Ok, what book was that? I’m interested.
What? There’s way too little friendship and way too much romance in most stories nowadays.
I agree. (And it’s funny that my book *does* have a romance of sorts in it… but the only kiss in the entire book is a joke, and not between the couple. It’s definitely a friendship-based romance.)
There was a book several years back that was marketed as sci-fi, and which I read to find that it was literati. I thought it was from someone from the literature side dabbling in science fiction and thinking that they were original, but it turns out that it was very well-regarded in certain circles. (This was well before the Hugo stuff, so I hadn’t realized, but you know the drill.)
The thought I had was “there’s got to be a pony in here somewhere.”
I should also note that when I read The Time Traveler’s Wife, I was under the impression that it was being sold under the Literature banner. Most places put it in sci-fi now, but the cues it gives are more towards lit.
What is a “lit” cue? When the reader is dying for something to happen? Or when they start cheering for the bad guy to annihilazer the mopey main character?
I’d say yes, plus lots and lots of verbiage and language tricks that don’t really add to the story but that are oh, soooo cool and were written with the pinkie finger sticking out.
(For me, literary cues are like academic signalling.

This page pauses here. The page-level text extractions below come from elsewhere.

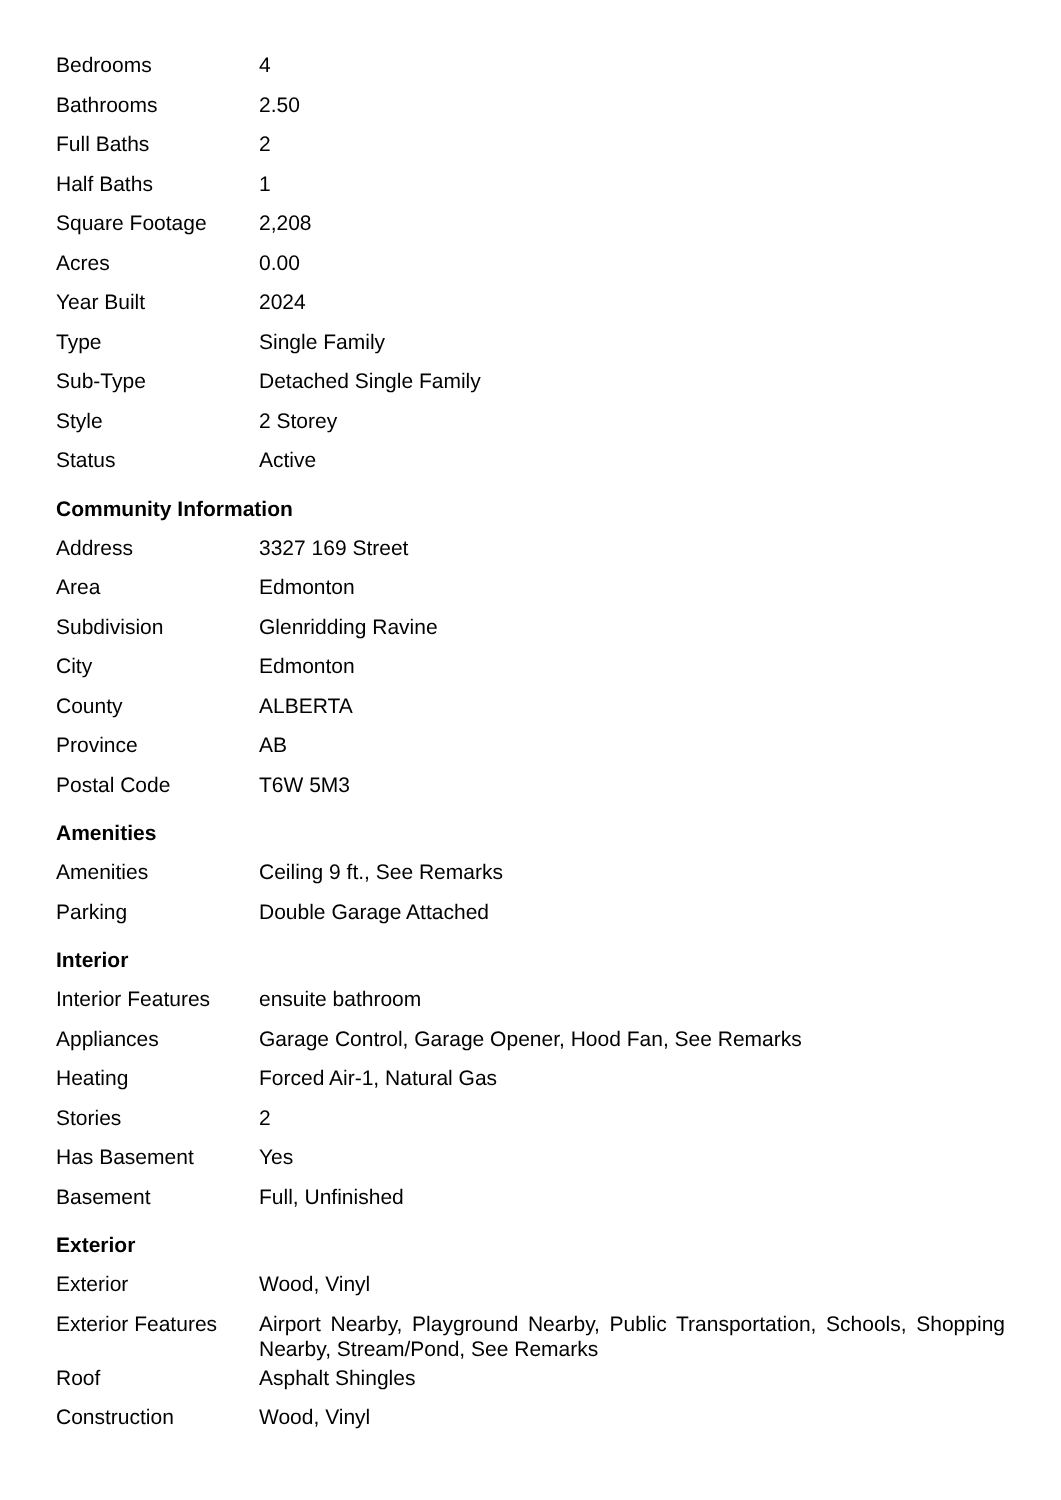| Bedrooms | 4 |
| Bathrooms | 2.50 |
| Full Baths | 2 |
| Half Baths | 1 |
| Square Footage | 2,208 |
| Acres | 0.00 |
| Year Built | 2024 |
| Type | Single Family |
| Sub-Type | Detached Single Family |
| Style | 2 Storey |
| Status | Active |
Community Information
| Address | 3327 169 Street |
| Area | Edmonton |
| Subdivision | Glenridding Ravine |
| City | Edmonton |
| County | ALBERTA |
| Province | AB |
| Postal Code | T6W 5M3 |
Amenities
| Amenities | Ceiling 9 ft., See Remarks |
| Parking | Double Garage Attached |
Interior
| Interior Features | ensuite bathroom |
| Appliances | Garage Control, Garage Opener, Hood Fan, See Remarks |
| Heating | Forced Air-1, Natural Gas |
| Stories | 2 |
| Has Basement | Yes |
| Basement | Full, Unfinished |
Exterior
| Exterior | Wood, Vinyl |
| Exterior Features | Airport Nearby, Playground Nearby, Public Transportation, Schools, Shopping Nearby, Stream/Pond, See Remarks |
| Roof | Asphalt Shingles |
| Construction | Wood, Vinyl |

I know them when I see them, and I’ve written a few [academic cues] myself, but I can’t really do more than point and say “this is one.”)
In this case, it was multiple fruitless ruminations on how life was kind of pointless and memories of his father. You know, angst.
Life IS pointless. You’re born, you live, and then you die. When you finally figure that out and move on, is the moment you become an adult.
So lit is the whinging of overaged teens about how everything is so unfair and pointless?
No wonder I don’t like it.
My probably-next-book, as the cover is likely to take less long than the drafts between co-authors, does have a romance in it. The couple, at least on-screen, are not seen to kiss until the last few paragraphs.of the book. Of course, he does then agree to marry her.
In A Diabolical Bargain, the romance subplot concludes with the heroine’s guardian asking her to put off a betrothal for a couple of years until she completes her studies.
Though said guardian is letting the hero stay at her house for a time just when she asks.
Was musing about clues or cues with a WIP. It’s an action story with weak hints of romantic notions, but it wasn’t working as an action story. In this case the solution was simple: Move the division between chapters to cliffhangers or hints of action to come.
Right now I’m fighting the urge to go back and revise clues and cues in order to finish the rough draft. Maybe should note needed changes as I go on for the first revision.
There’s another aspect that’s not working: it’s also a buddy story. Think Lethal Weapon, but it’s not a crime story. Well, think somewhere between Lethal Weapon and Cheech and Chong. The problem is lack of clue and cues in that direction. This is going to be harder to do than going back with the others, but it really wants to be a buddy story.